Children of Boeing workers suffer consequences of toxic exposure
By Waters Kraus & Paul
Waters Kraus & Paul is a national plaintiffs’ law firm devoted to helping families in personal injury and wrongful death cases.
Debbie Ulrich worked as an etched circuit board fabricator at Boeing’s electronics manufacturing facility in Seattle while she was pregnant with her daughter Marie Riley in 1980.
Riley, now 42, was born with tetralogy of Fallot, a rare congenital heart condition caused by a combination of four heart defects that are present at birth, requiring multiple open-heart surgeries throughout her life.
Ulrich worked around toxic fumes in the manufacturing area of the Boeing plant without personal protective equipment other than nylon gloves. She regularly used a degreaser that heated chemical solvents, creating hot trichloroethylene vapors to clean circuit boards. Trichloroethylene, or TCE for short, has been repeatedly linked to congenital cardiac defects. Ulrich also cooked chemical-laden film onto copper panels and cleaned soldered boards by dipping them into industrial solvents. And no training or safety programs existed to protect workers' health from hazardous materials, except for radiation.
“Hazardous conditions still exist and workers continue to be exposed to heavy metals and solvents.”
— Waters Kraus & Paul attorney and partner Michael Connett
Riley filed one of four lawsuits against Boeing, the world’s largest aerospace company and leading manufacturer of commercial jetliners, space and security systems, accusing it of endangering employees, leading to birth defects in their children. Three of these matters have been resolved.
The attorney representing Riley and the plaintiffs in the other suits, Michael Connett, a partner with Dallas-based Waters, Kraus & Paul, warned that thousands of Boeing employees who work with chemicals, solvents and heavy metals, including mechanics and painters, are still regularly exposed at facilities across the country.
“Hazardous conditions still exist and workers continue to be exposed to heavy metals and solvents,” Connett said.
For example, some areas of the Everett, Washington, plant have hexavalent chromium levels in the air that far exceed regulatory limits, he said. Also, company documents confirm that chemical-induced injuries are still routinely reported at Boeing facilities, with medical interventions for chemical exposure incidents occurring on an almost weekly basis at the Everett facility.

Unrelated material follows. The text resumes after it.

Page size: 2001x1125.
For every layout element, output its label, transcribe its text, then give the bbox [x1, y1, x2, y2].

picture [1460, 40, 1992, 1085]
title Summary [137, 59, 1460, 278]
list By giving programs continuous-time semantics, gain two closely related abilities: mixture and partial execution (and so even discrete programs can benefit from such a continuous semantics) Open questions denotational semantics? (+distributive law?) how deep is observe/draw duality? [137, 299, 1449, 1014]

Boeing has many other manufacturing facilities throughout the United States, including in Auburn and Renton, Washington; Portland, Oregon; Long Beach, California; and Wichita, Kansas.
Company documents show that Boeing was aware, as far back as the 1970s, of the reproductive danger posed to its workforce. But the company failed to adequately warn its workers and often did not provide them with adequate protective gear.

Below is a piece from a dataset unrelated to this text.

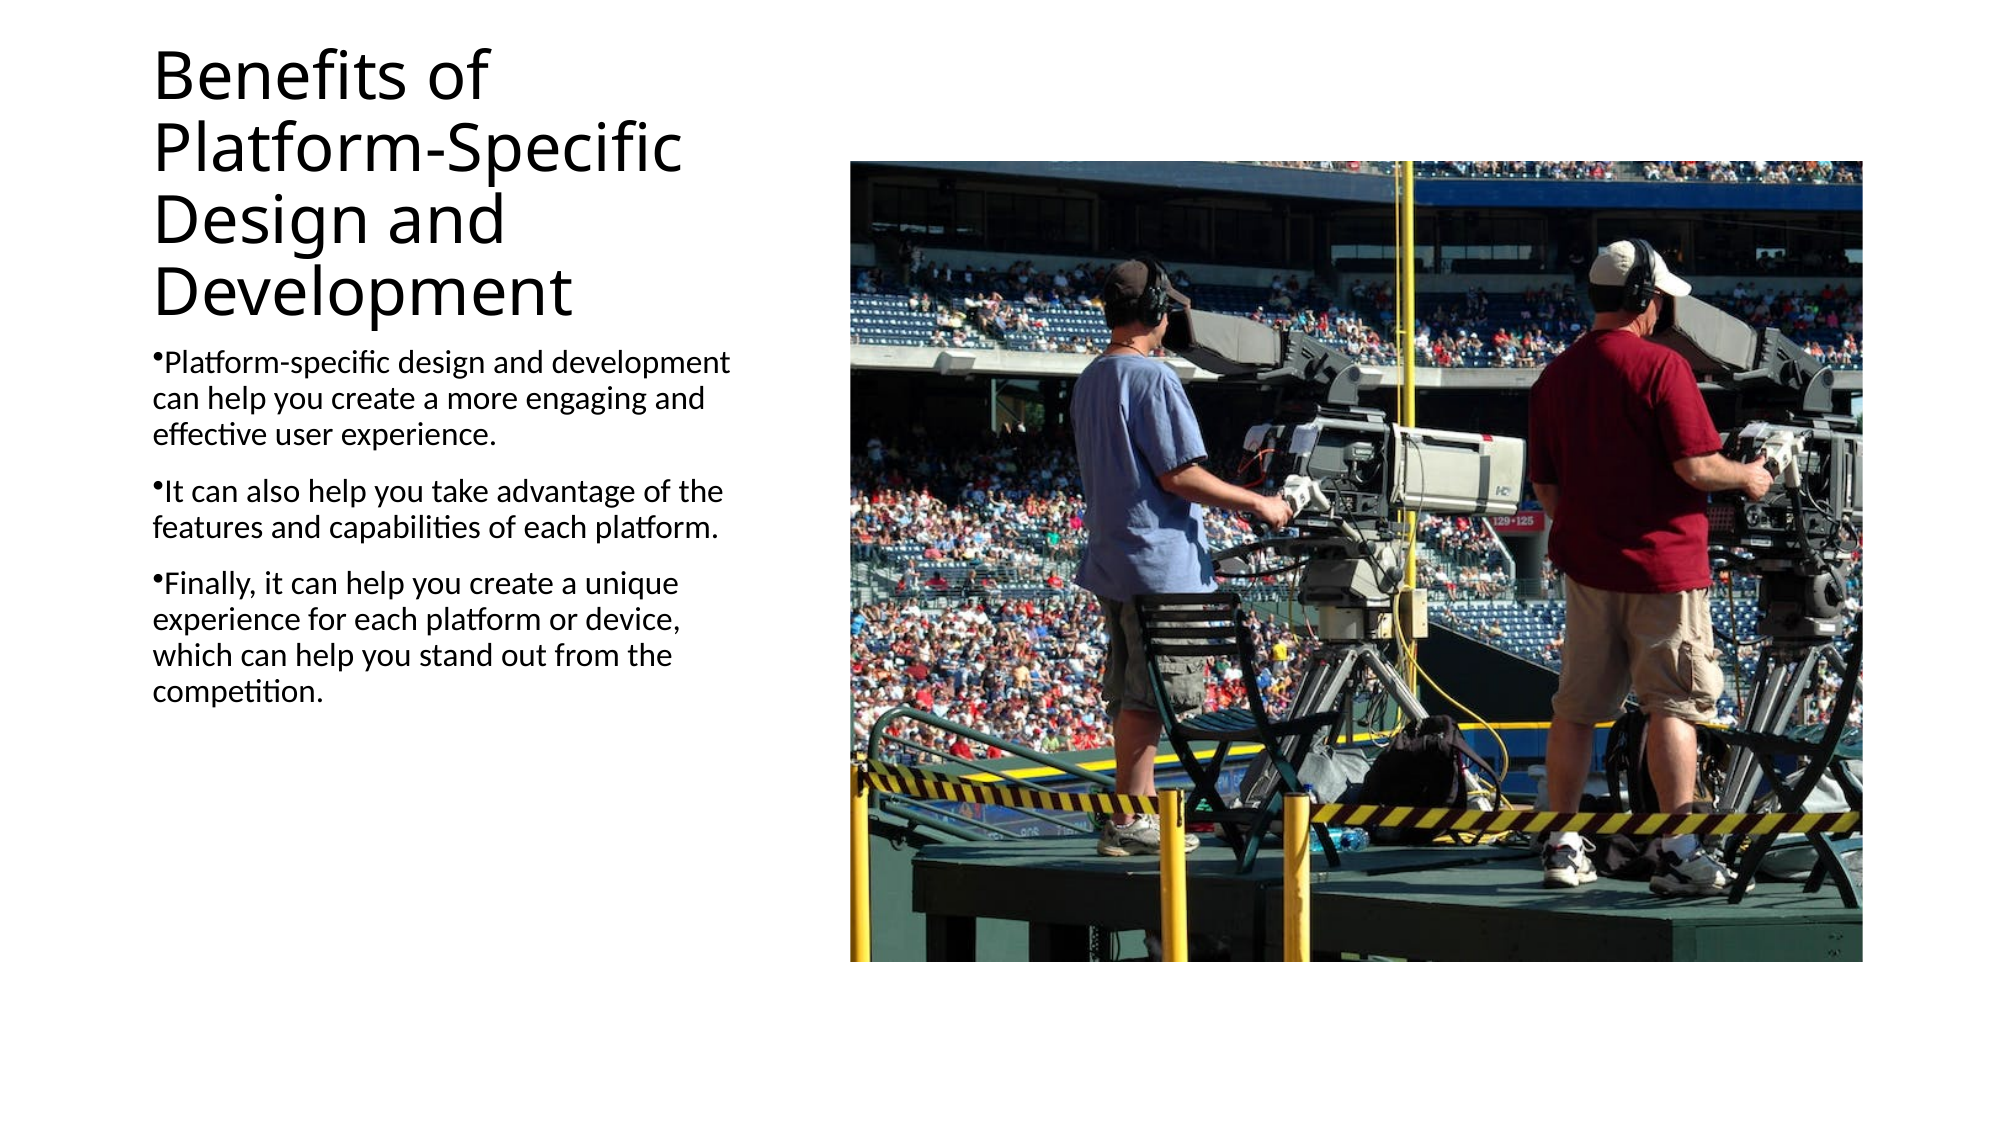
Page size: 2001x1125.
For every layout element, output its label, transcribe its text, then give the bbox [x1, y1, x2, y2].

picture [850, 161, 1863, 962]
title Benefits of Platform-Specific Design and Development [137, 75, 783, 337]
list Platform-specific design and development can help you create a more engaging and effective user experience. It can also help you take advantage of the features and capabilities of each platform. Finally, it can help you create a unique experience for each platform or device, which can help you stand out from the competition. [137, 337, 783, 963]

About a year before Ulrich became pregnant with Riley, Boeing’s top doctor warned the company’s leaders that “uncontrolled exposures of employees to hazardous materials is occurring” and “required medical surveillance and examinations are not being conducted.”
“Boeing has consistently failed to disclose these risks, leaving its workers and their families in the dark about a hazard that can inflict permanent and catastrophic harm.”
— Waters Kraus & Paul attorney and partner Michael Connett
The following year, Dr. Barry Dunphy raised additional concerns that “occupational illness among employees is increasingly apparent” and that the effects of chemical exposures in the Boeing workplace include “fetal abnormalities, stillbirth, life-long chronic illness, cancer and death.”
Connett attributes his clients’ injuries to exposure to toxins from two chemical classes: heavy metals such as cadmium, lead and chromium and organic solvents including toluene, xylene, petroleum distillates, methyl ethyl ketone (MEK), methyl propyl ketone (MPK), and trichloroethylene (TCE). The plaintiffs have undergone genetic testing and consulted geneticists, Connett said.
“Boeing has consistently failed to disclose these risks, leaving its workers and their families in the dark about a hazard that can inflict permanent and catastrophic harm,” Connett said. “Workers deserve to be told about the hazards of the chemicals they work with. Boeing failed its legal and moral responsibility to inform these workers.”